Si cette proposition n’a pas non plus été acceptée par la commission des lois de l’Assemblée Nationale, on remarque l’usage d’un argument d’autorité par la référence à Robert Badinter, ministre de la Justice en 1981 et promoteur de la loi sur l’abolition de la peine de mort. Cette citation insinue que Robert Badinter ne serait pas défavorable à une plus grande fermeté face à un crime qu’il qualifie lui-même d’exceptionnel.

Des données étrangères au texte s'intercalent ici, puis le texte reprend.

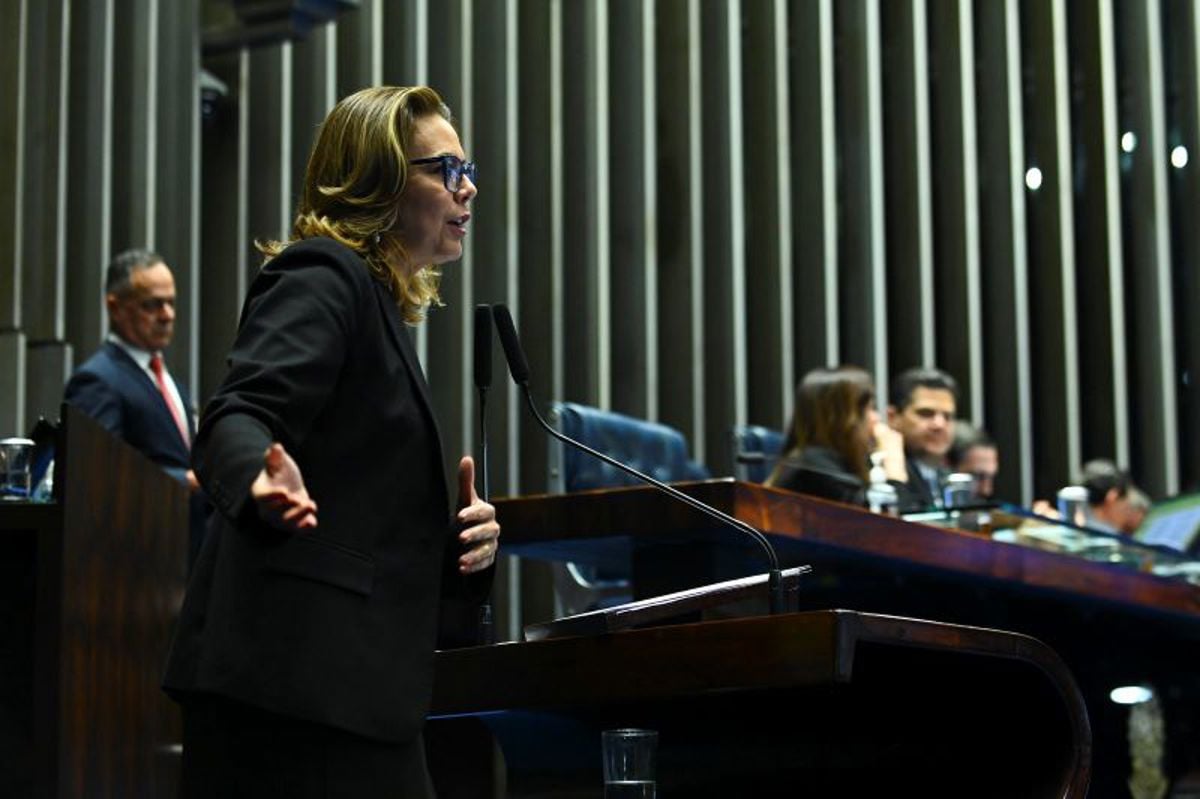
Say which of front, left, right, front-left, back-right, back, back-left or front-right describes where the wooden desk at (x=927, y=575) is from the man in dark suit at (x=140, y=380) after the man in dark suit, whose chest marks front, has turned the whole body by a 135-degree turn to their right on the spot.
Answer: back-left

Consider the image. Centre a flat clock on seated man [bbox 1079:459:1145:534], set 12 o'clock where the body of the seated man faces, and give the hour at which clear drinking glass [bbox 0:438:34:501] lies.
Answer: The clear drinking glass is roughly at 4 o'clock from the seated man.

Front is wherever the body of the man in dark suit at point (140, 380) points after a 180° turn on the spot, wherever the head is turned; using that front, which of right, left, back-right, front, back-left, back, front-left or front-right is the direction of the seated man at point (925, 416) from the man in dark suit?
back-right

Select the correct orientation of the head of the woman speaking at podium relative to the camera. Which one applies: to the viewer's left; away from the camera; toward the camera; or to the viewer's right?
to the viewer's right

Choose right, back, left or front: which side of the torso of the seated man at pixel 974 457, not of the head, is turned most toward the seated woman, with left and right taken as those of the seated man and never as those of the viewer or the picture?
right

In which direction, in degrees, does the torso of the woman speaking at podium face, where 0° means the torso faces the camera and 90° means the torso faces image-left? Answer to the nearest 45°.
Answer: approximately 270°

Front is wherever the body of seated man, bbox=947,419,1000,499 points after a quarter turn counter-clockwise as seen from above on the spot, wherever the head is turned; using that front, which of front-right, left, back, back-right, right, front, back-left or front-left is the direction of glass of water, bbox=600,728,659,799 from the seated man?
back

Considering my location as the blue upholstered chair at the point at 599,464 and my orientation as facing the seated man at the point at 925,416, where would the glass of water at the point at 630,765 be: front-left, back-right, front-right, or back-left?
back-right
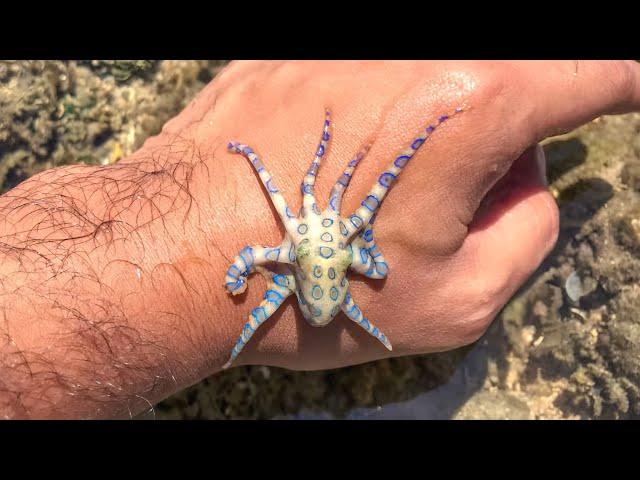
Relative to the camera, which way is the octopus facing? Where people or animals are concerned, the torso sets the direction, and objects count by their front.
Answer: away from the camera

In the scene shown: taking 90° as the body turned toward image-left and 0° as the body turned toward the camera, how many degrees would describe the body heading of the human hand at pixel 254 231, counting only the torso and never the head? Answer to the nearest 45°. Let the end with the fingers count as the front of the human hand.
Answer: approximately 270°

Après avoir étudié la structure narrative et les arguments des discours antiterroristes au Parlement, nous avons pu relever qu’ils participaient d’un récit angoissant fondé sur un déséquilibre initial représenté par l’intensité de la menace terroriste. La narration ancre l’idée que la résorption du déséquilibre passe par l’adoption de mesures parlementaires répressives. Cependant, leur nature répressive oblige les responsables politiques à justifier d’un nouvel équilibre fondé sur la conformité aux valeurs républicaines.

Notes
800.

Cité dans Le Monde, 29 octobre 2001.

801.

« Toute guerre, par nécessité, restreint les libertés démocratiques. Il s’agit d’un état d’exception qui ne doit perdurer que pendant les hostilités. […] S’il faut accepter ces nouvelles lois qui restreignent si faiblement nos libertés, il faut néanmoins être vigilants car le risque est double : d’une part que l’État en profite pour les utiliser à d’autres fins que la lutte contre le terrorisme, d’autre part qu’après cette période dramatique, quand le terrorisme sera maté, que ces mesures soient pérennisées. Il pourrait exister dans l’esprit de certains une tentation autoritaire » (ibid.). Il faut noter que le locuteur assimile la guerre à l’état d’exception en contradiction avec l’argumentaire du gouvernement américain. Ce dernier a refusé les protections juridiques attachées au statut des soldats pendant les périodes de guerre pour justifier l’exceptionnalité du combat contre le terrorisme.

802.

Il faut préciser que le ministre de l’Intérieur fait souvent référence à la logique préventive puisqu’elle est présente dans 25% de ses discours.

803.

Proposition de loi n° 1521, Assemblée Nationale, 8 avril 2004. Lire aussi, « 47 députés de la majorité souhaitent rétablir la peine de mort pour les terroristes », Le Monde, 8 mai 2004.